Accountability, not just compromise
I have a problem with your opinion on Dec. 22 and your position that the Tea Party is a faction of ideologues that “openly and stridently professes its opposition to any level of compromise.” First, these people were elected specifically to oppose our out-of-control spending — period. Face the facts: We are broke as a nation, and compromise is what has brought us to the precipice. It is not the brinkmanship that has brought us to the brink of financial disaster, it is the overspending. We don’t have a compromise problem; we have a spending problem.
Fiscal conservatives are always urged to compromise and spend more. If you are broke and someone suggests that you spend $1,000 more or $100 billion more and you are already drowning in debt, is it prudent to spend $500 or $50 billion more as a reasonable compromise? This is what you keep demanding in the spirit of bipartisan compromise.
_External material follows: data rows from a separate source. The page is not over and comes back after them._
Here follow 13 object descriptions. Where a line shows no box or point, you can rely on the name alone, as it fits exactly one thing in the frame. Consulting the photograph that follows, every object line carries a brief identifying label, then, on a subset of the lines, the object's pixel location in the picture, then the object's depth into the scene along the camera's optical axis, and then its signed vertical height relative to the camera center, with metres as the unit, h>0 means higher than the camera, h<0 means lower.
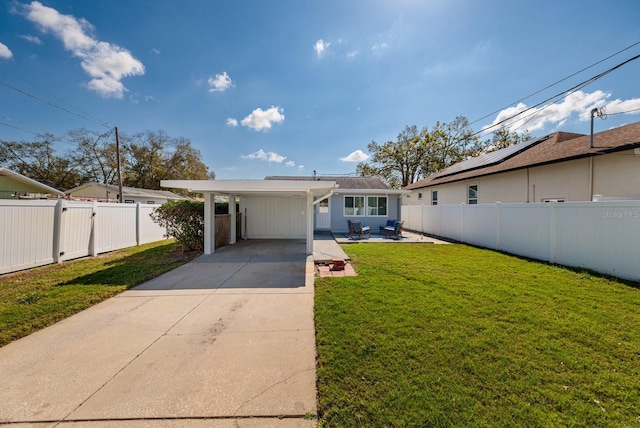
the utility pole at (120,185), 16.52 +2.07
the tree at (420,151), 27.84 +7.79
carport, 12.62 -0.03
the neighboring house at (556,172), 7.69 +1.91
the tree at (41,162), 25.75 +5.86
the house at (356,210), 14.65 +0.34
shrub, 8.94 -0.19
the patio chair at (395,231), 12.40 -0.79
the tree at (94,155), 28.39 +7.18
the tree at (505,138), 26.80 +8.72
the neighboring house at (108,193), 21.52 +2.01
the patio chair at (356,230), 12.08 -0.71
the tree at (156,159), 31.06 +7.47
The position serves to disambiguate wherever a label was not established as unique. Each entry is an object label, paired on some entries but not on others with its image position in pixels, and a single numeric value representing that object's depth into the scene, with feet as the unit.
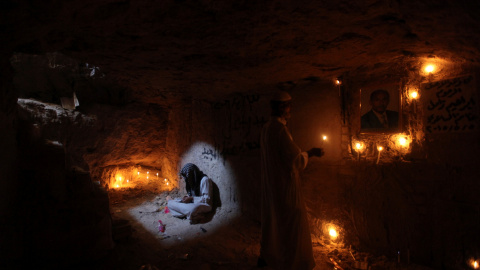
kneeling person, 17.19
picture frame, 10.66
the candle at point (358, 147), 11.88
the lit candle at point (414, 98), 10.29
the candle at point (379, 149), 11.17
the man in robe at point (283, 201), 9.37
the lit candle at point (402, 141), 10.53
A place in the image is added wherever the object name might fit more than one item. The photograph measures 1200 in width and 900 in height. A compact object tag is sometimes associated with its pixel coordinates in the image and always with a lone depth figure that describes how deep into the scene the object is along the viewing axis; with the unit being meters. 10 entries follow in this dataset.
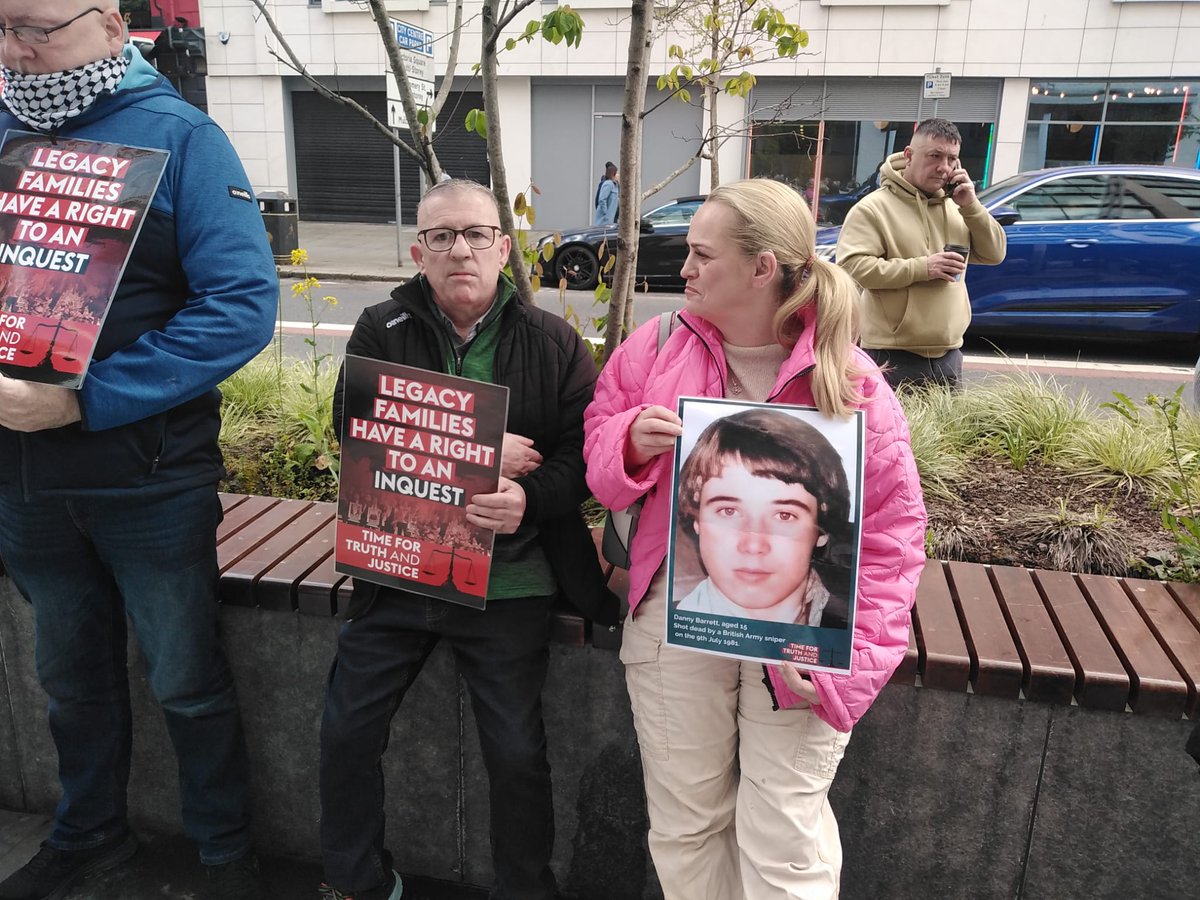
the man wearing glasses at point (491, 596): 2.25
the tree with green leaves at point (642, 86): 3.24
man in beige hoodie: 4.37
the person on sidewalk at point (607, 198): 15.48
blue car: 8.87
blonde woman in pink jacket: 1.93
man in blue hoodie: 2.11
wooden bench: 2.22
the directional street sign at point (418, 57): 5.17
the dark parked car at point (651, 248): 12.77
You are bemoaning the failure to pass a two-month extension of the payroll tax cut and laud it as a suitable compromise when even the president asked for a one-year extension. You demand compromise on new spending and expansion of entitlements and assistance to the disadvantaged. But you never demand accountability on government. We are heading to the same fate as Greece, Italy, Spain, France with their out-of-control social benefit systems. I can see government workers and government assistance recipients protesting about cuts in their benefits (Oh, I guess we already did in Madison, Wis., and with Occupy Wall Street.)
The Daily Herald is one of the cheerleaders driving us to that position. Wake up — the cliff is straight ahead and you are urging that we push the accelerator to see if we can jump the Grand Canyon and somehow miraculously land on the other side unscathed.